Von außen sieht der Gravitationswellendetektor höchst spartanisch aus: zu sehen sind provisorisch anmutende Containergebäude und zwei mit Wellblech abgedeckte Gräben. Man konzentriert sich hier wirklich auf das Wesentliche: Die bisher verfügbaren Technologien wurden an ihre Grenzen getrieben und weiterentwickelt: Laserstabilisierung, absorptionsfreie Optik, Regelungstechnik, Schwingungs- dämpfung und Datenverarbeitung erhielten durch die GEO600-Wissenschaftler ganz neue Impulse. Eine Spezialität ist beispielsweise die Verstärkung von Laserlicht und Signal („Duales Recycling“): Durch zusätzliche Spiegel werden sowohl Laserlicht als auch Signal jeweils mehrfach konstruktiv mit sich selbst überlagert und so verstärkt. Zu den wegweisenden Entwicklungen von GEO600 gehört außerdem die Aufhängung der Spiegel an Glasfasern. Diese in Hannover entwickelte Technologie wird auch für die nächste Generation der amerikanischen LIGO-Observatorien übernommen.
GEO600 im weltweiten Interferometer-Netzwerk
GEO600 ist Teil eines weltweiten Verbandes von Gravitationswellendetektoren. In den USA bestehen zwei Observatorien (LIGO) in Hanford/Washington und Livingston/Louisiana, je eine weiteres Interferometer in Italien (VIRGO) – Messbeginn voraussichtlich Ende 2006 – und Japan (TAMA300). Die Vernetzung der Detektoren hat einen doppelten Sinn: Wird eine Gravitationswelle gemessen, kann man erst bei der gleichzeitigen Messung mit einem weit entfernten Detektor sicher sein, nicht lokalen Störungen aufgesessen zu sein. Um darüber hinaus Informationen über die Position der Quelle sowie über Zeitstruktur und Schwingungsform der Wellen zu erhalten, braucht man wenigstens vier Detektoren. Alle Projekte haben deshalb einen Datenaustausch vereinbart. GEO600 blickt allerdings schon weiter in die Zukunft: Der deutsch-britische Detektor ist auch Ideenschmiede und Versuchslabor für die technischen Verbesserungen, die für die nächste Generation von Gravitationswellendetektoren benötigt werden.

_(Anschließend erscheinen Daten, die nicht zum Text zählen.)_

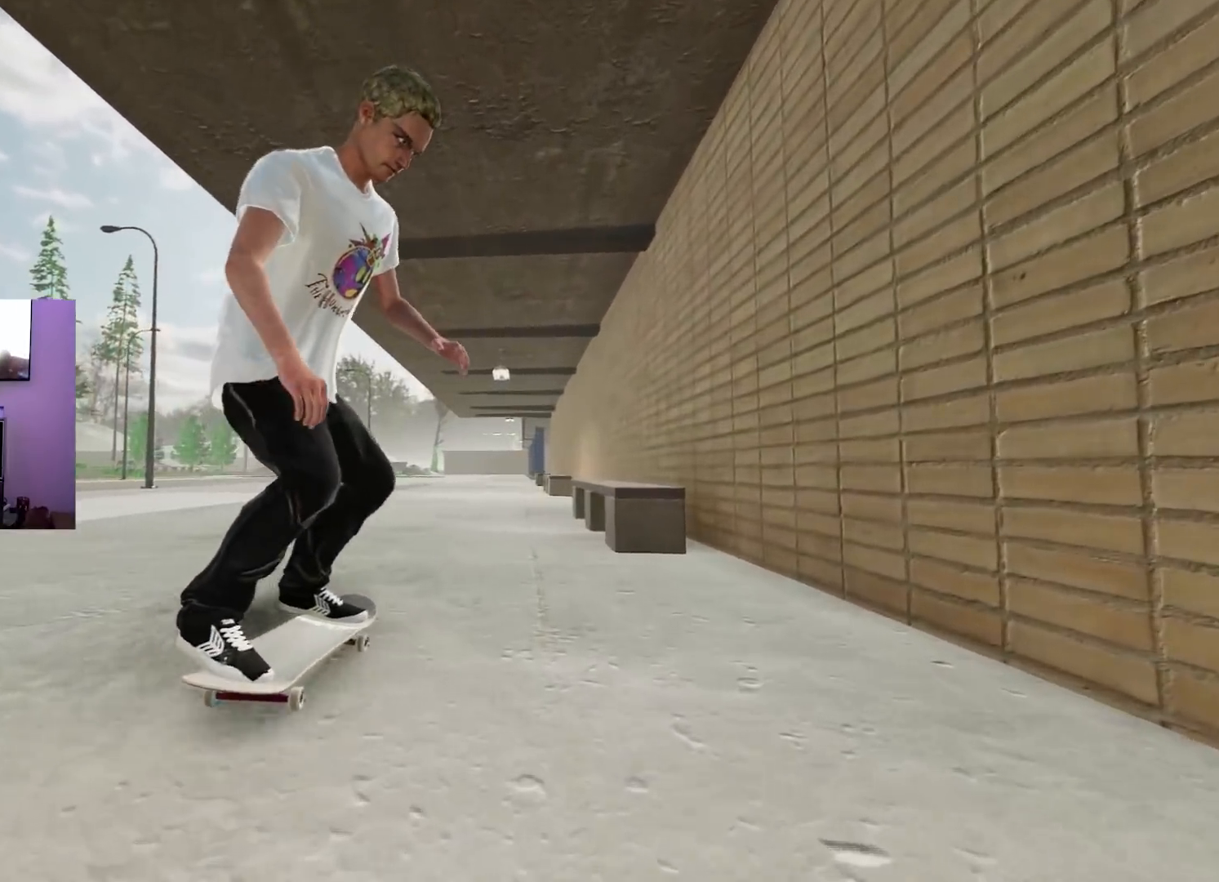
{"buttons": ["L2"], "left_stick": "center", "right_stick": "center", "events": [[100, "R2", "up"], [134, "left_stick", "up"], [150, "right_stick", "up"], [350, "L2", "down"], [384, "left_stick", "center"], [384, "right_stick", "center"]]}
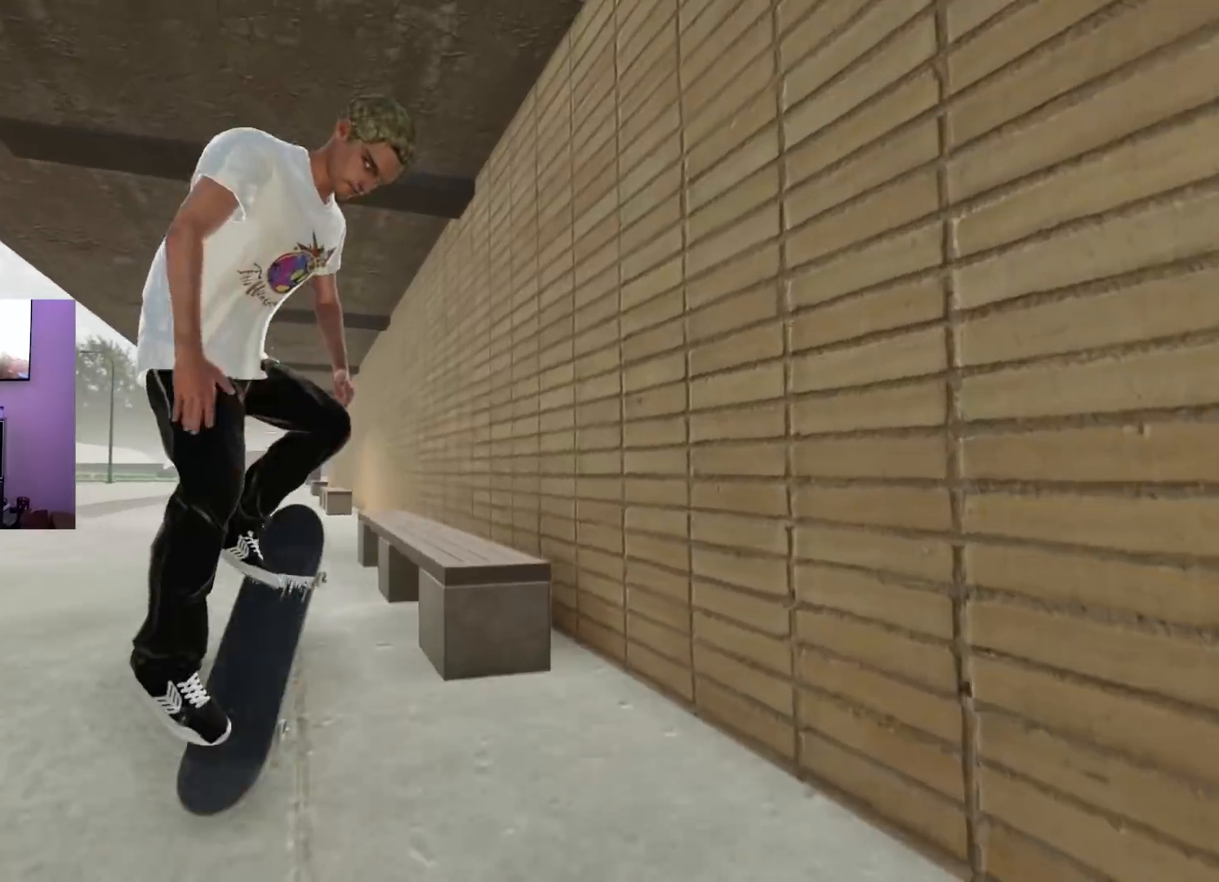
{"buttons": [], "left_stick": "up-right", "right_stick": "up", "events": [[33, "right_stick", "up"], [66, "left_stick", "up-right"], [450, "L2", "up"]]}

Die Grenzen der Messgenauigkeit
In der jetzigen Konfiguration ist die Messempfindlichkeit von GEO600 dadurch begrenzt, dass verschiedene Störquellen Schwankungen des Ausgangssignals („Rauschen“) erzeugen und so ein Gravitationswellensignal vortäuschen oder überdecken: Für Gravitationswellensignale mit Frequenzen zwischen 30 Hz und 100 Hz dominieren Strahllagefluktuationen das Rauschspektrum, obwohl es den For- schern gelingt, den Laserstrahl auf den 600 m entfernten Spiegeln mit einer Genauigkeit von einem Zehntel des menschlichen Haares zu justieren. Für Signalfrequenzen oberhalb von 100 Hz ist eine Kombination aus Quantenrauschen des Lichtes (Schrotrauschen), thermischem Rauschen und Streulicht begrenzend. Beim Quantenrauschen handelt es sich um eine fundamentale Rauschgrenze, die mit dem Welle-Teilchen-Dualismus des Lichtes zu tun hat. Das thermische Rauschen wird durch die Brownsche Molekularbewegung der Atome in den Spiegeln hervorgerufen. Schon geringste Lichtleistungen, die z.B. an Staubteilchen oder Spiegelunebenheiten im Nanometerbereich gestreut werden, können durch Interferenz mit dem Hauptstrahl Gravitationswellensignale vortäuschen. Stärkere Erdbeben (ab Stärke 6) stellen ein Problem für alle Gravitationswellendetektoren dar. Ein solches Erdbeben, egal an welchem Ursprungsort, erzeugt weltweit seismische Bodenbewegungen, die den Messbetrieb für einige Zeit unmöglich machen.
Vakuumrohr: |
2 × 600 m Länge, 60 cm Durchmesser, 0.8 mm Dicke |
Vakuum: Druck |
< 10−8 mbar |
Laser: | diodengepumpter Nd:YAG-Laser bei 1064 nm |
Laserleistung: | 10 W Ausgangsleistung (Einmodenbetrieb) |
Lichtleistung im Interferometer: | bis zu 2 kW |
Signalverstärkung: | bis zu 100fach |
Optik: | synthetische Quarzglasspiegel mit 18 bzw. 24 cm Durchmesser |
Frequenzbereich: | 50 Hz bis 2 kHz |
Messempfindlichkeit: | 170 Zeptometer (1,7 x 10-19) bei 1Hz Bandbreite |
Die Partner
Betrieben wird GEO600 vom Max-Planck-Institut für Gravitationsphysik (Albert-Einstein-Institut), gemeinsam mit der Universität Hannover und britischen Forschern von den Universitäten Cardiff und Glasgow, in der Nähe von Hannover. Weltweit arbeiten derzeit vier Gravitationswellendetektoren. Ab 2015 wird LISA, die Laser Interferometer Space Antenna, Daten im Weltraum aufnehmen. Auch an dieser Entwicklung ist das Max-Planck-Institut für Gravitationsphysik federführend beteiligt.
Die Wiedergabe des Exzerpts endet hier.